Edit: If you want to remove duplicate emails within a single day, you can use sum(count(distinct email)). Unfortunately this won't remove duplicates that cross different dates.
If you want to remove all duplicates, I think the easiest is to use a subquery and DISTINCT ON. This will attribute emails to their earliest date (because I'm sorting by created_at in ascending order, it'll choose the earliest one):
SELECT created_at, sum(count(email)) OVER (ORDER BY created_at)
FROM (
SELECT DISTINCT ON (email) created_at, email
FROM subscriptions ORDER BY email, created_at
) AS subq
GROUP BY created_at;
If you create an index on (email, created_at), this query shouldn't be too slow either.
(If you want to test, this is how I created the sample dataset)
create table subscriptions as
select date '2000-04-04' + (i/10000)::int as created_at,
'foofoobar@foobar.com' || (i%700000)::text as email
from generate_series(1,1000000) i;
create index on subscriptions (email, created_at);
Use:
SELECT a.created_at,
(SELECT COUNT(b.email)
FROM SUBSCRIPTIONS b
WHERE b.created_at <= a.created_at) AS count
FROM SUBSCRIPTIONS a
SELECT
s1.created_at,
COUNT(s2.email) AS cumul_count
FROM subscriptions s1
INNER JOIN subscriptions s2 ON s1.created_at >= s2.created_at
GROUP BY s1.created_at
I assume you want only one row per day and you want to still show days without any subscriptions (suppose nobody subscribes for a certain date, do you want to show that date with the balance of the previous day?).
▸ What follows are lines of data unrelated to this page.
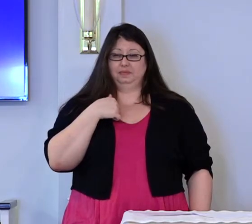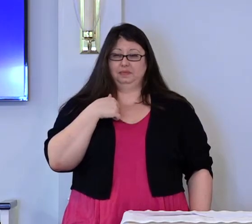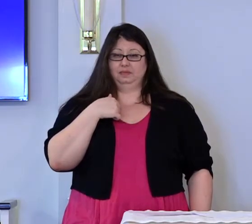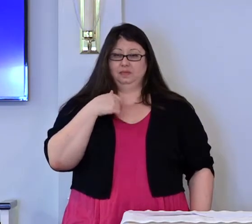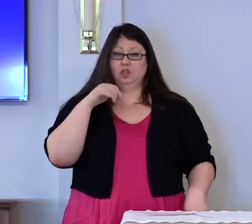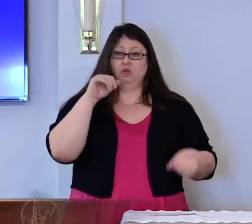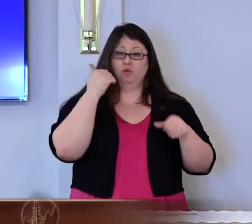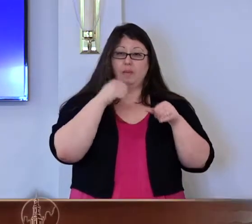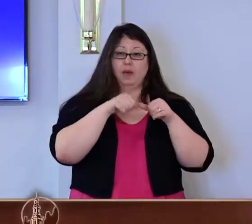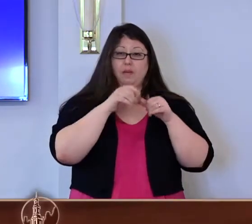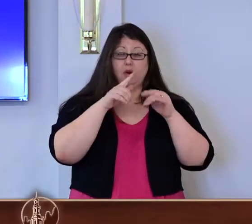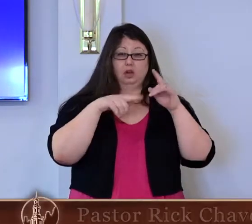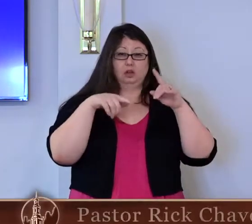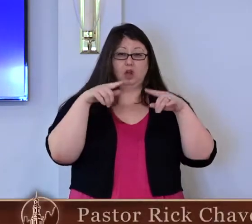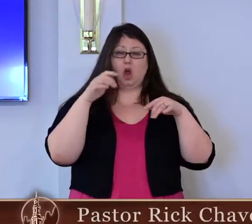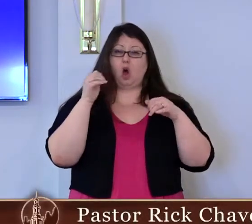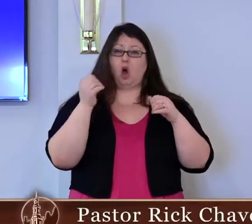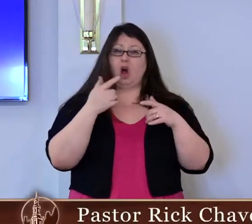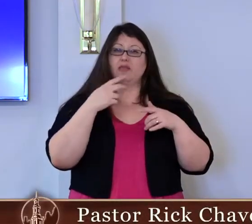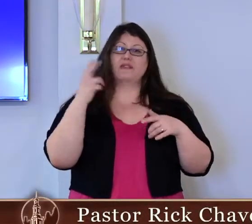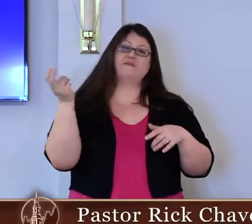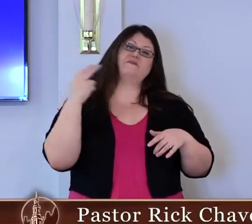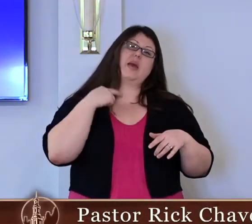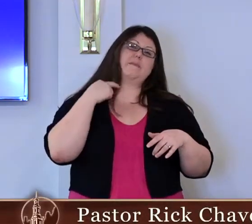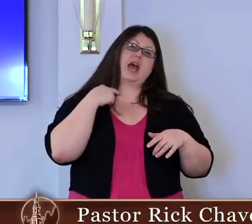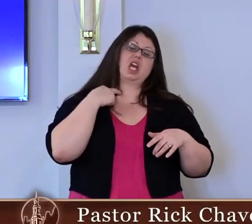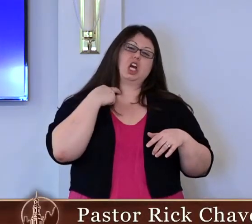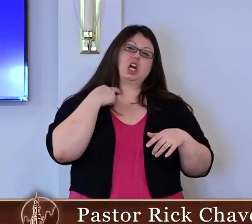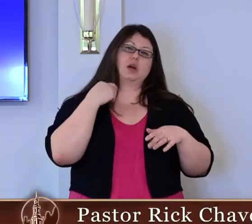Remember all the vampire movies?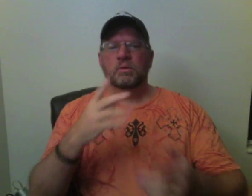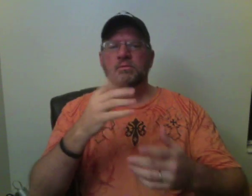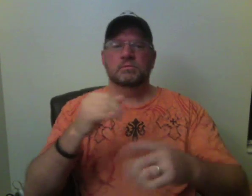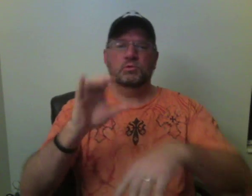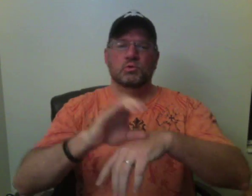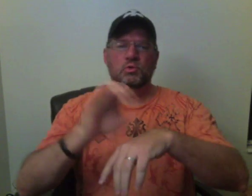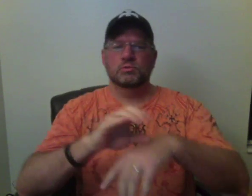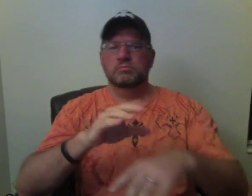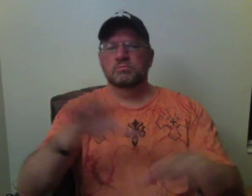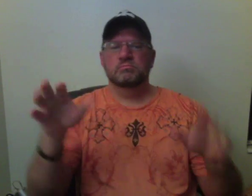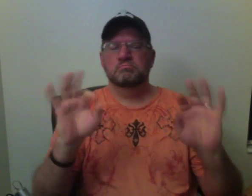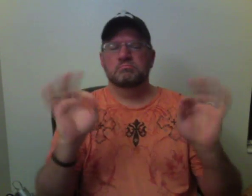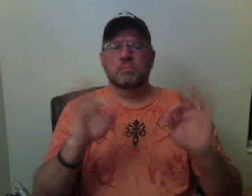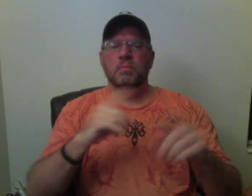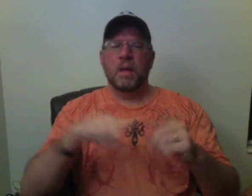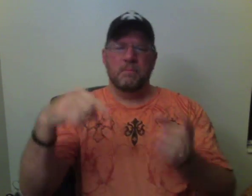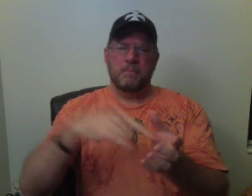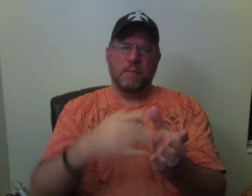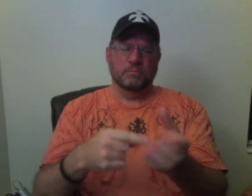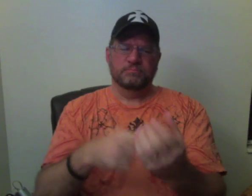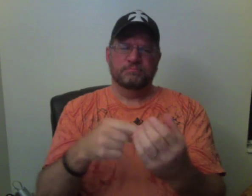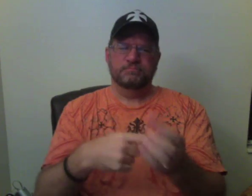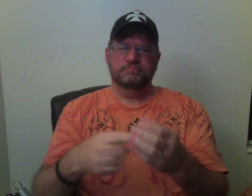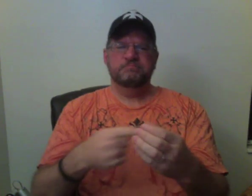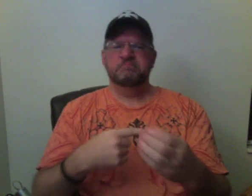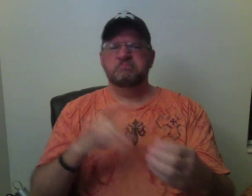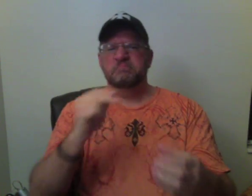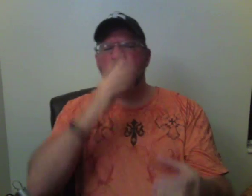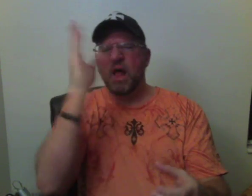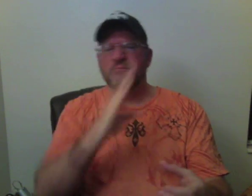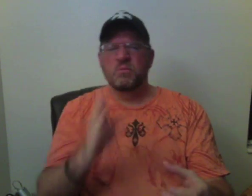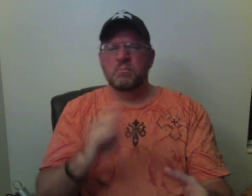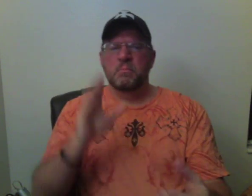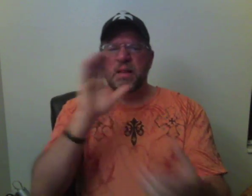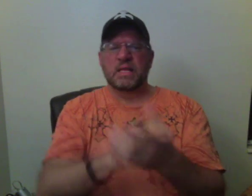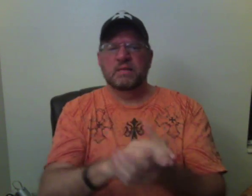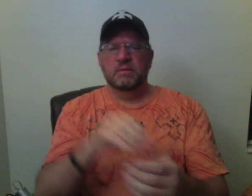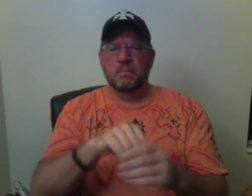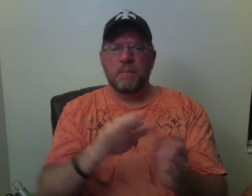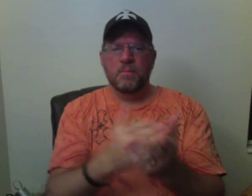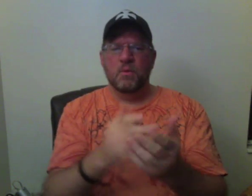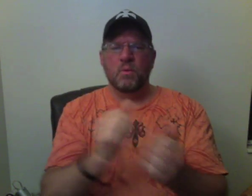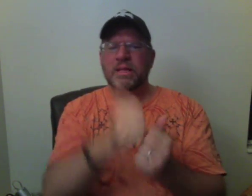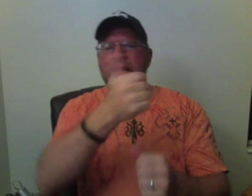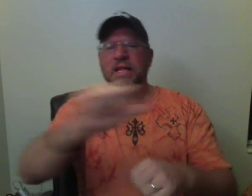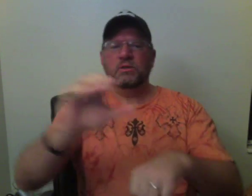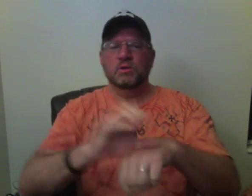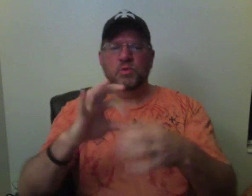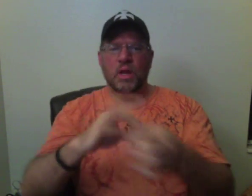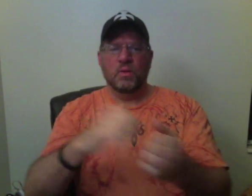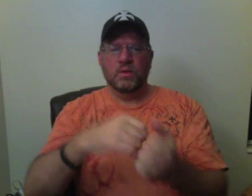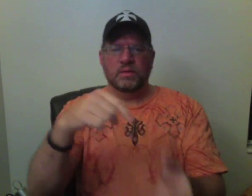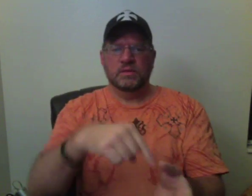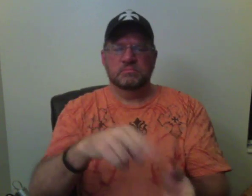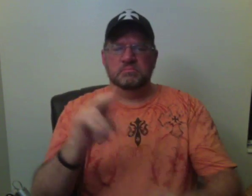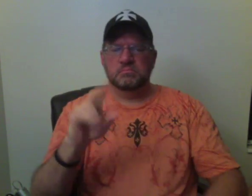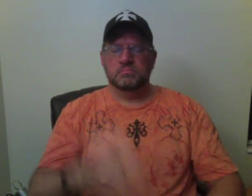Buyers can enjoy a courtyard adorned by Lasky installation, the earliest known piece by the world famous artisan cultural icon. Come look in the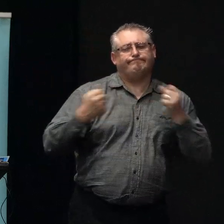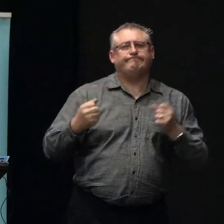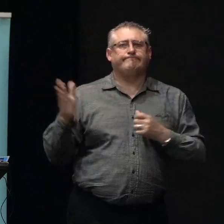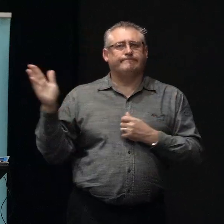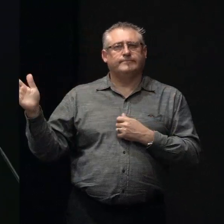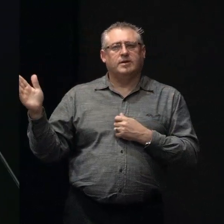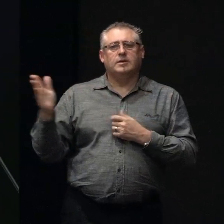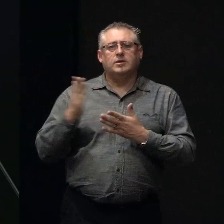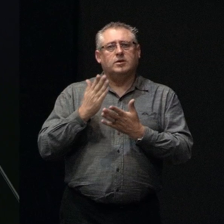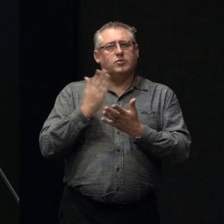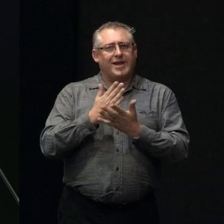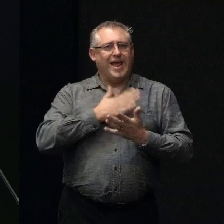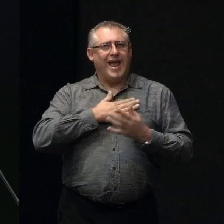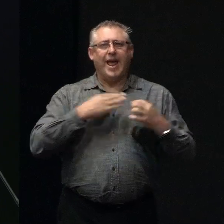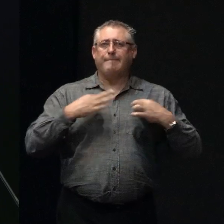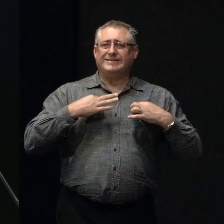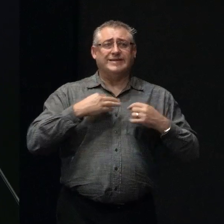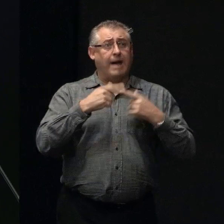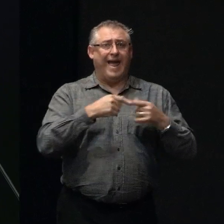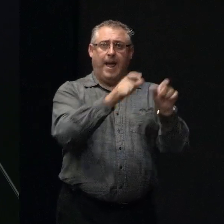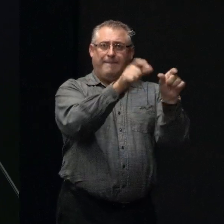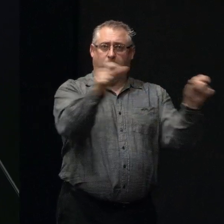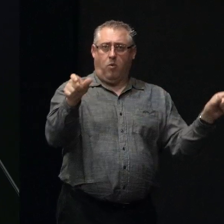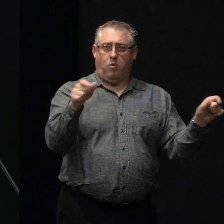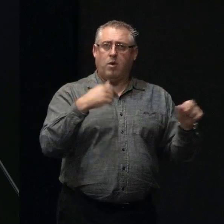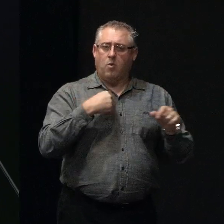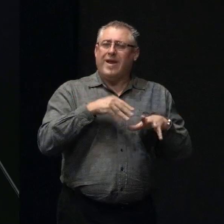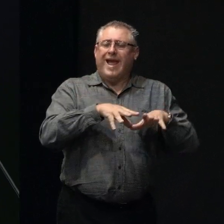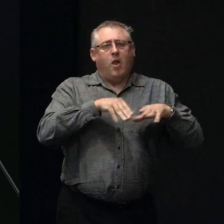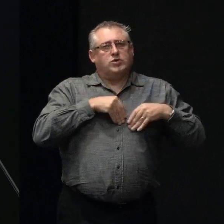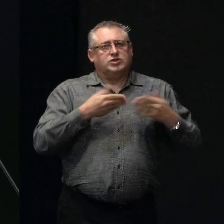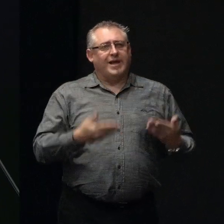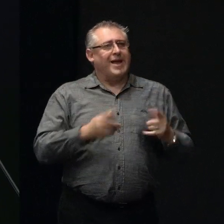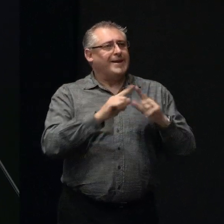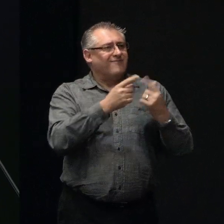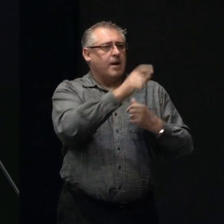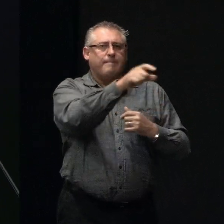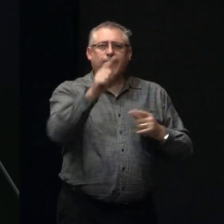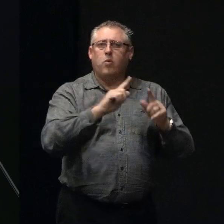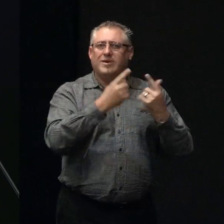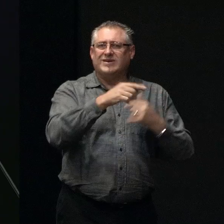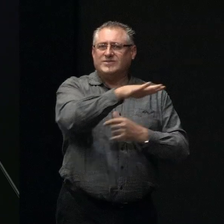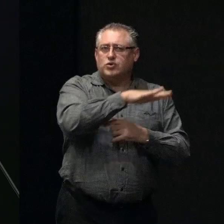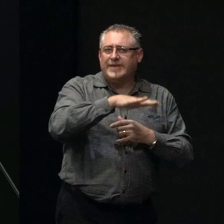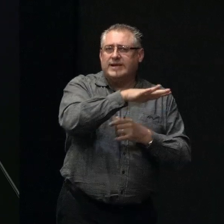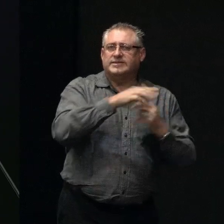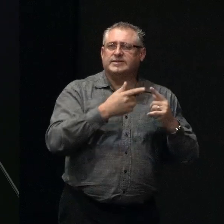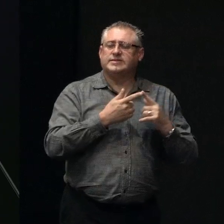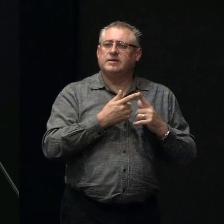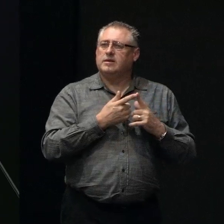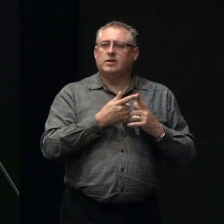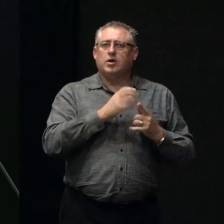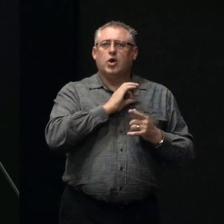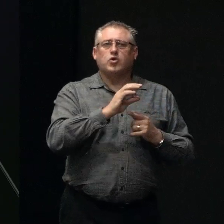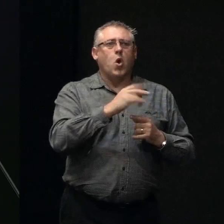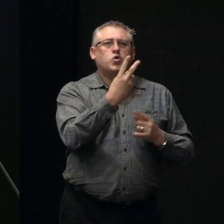It's really, our business is fundamentally about people, and we acknowledge right now that different people have very, very different circumstances, and there's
If this is the case, you can use the 'with' feature:
with recursive serialdates(adate) as (
select cast('2011-04-04' as date)
union all
select adate + 1 from serialdates where adate < cast('2011-04-07' as date)
)
select D.adate,
(
select count(distinct email)
from subscriptions
where created_at between date_trunc('month', D.adate) and D.adate
)
from serialdates D
The best way is to have a calendar table: calendar ( date date, month int, quarter int, half int, week int, year int )
Then, you can join this table to make summary for the field you need.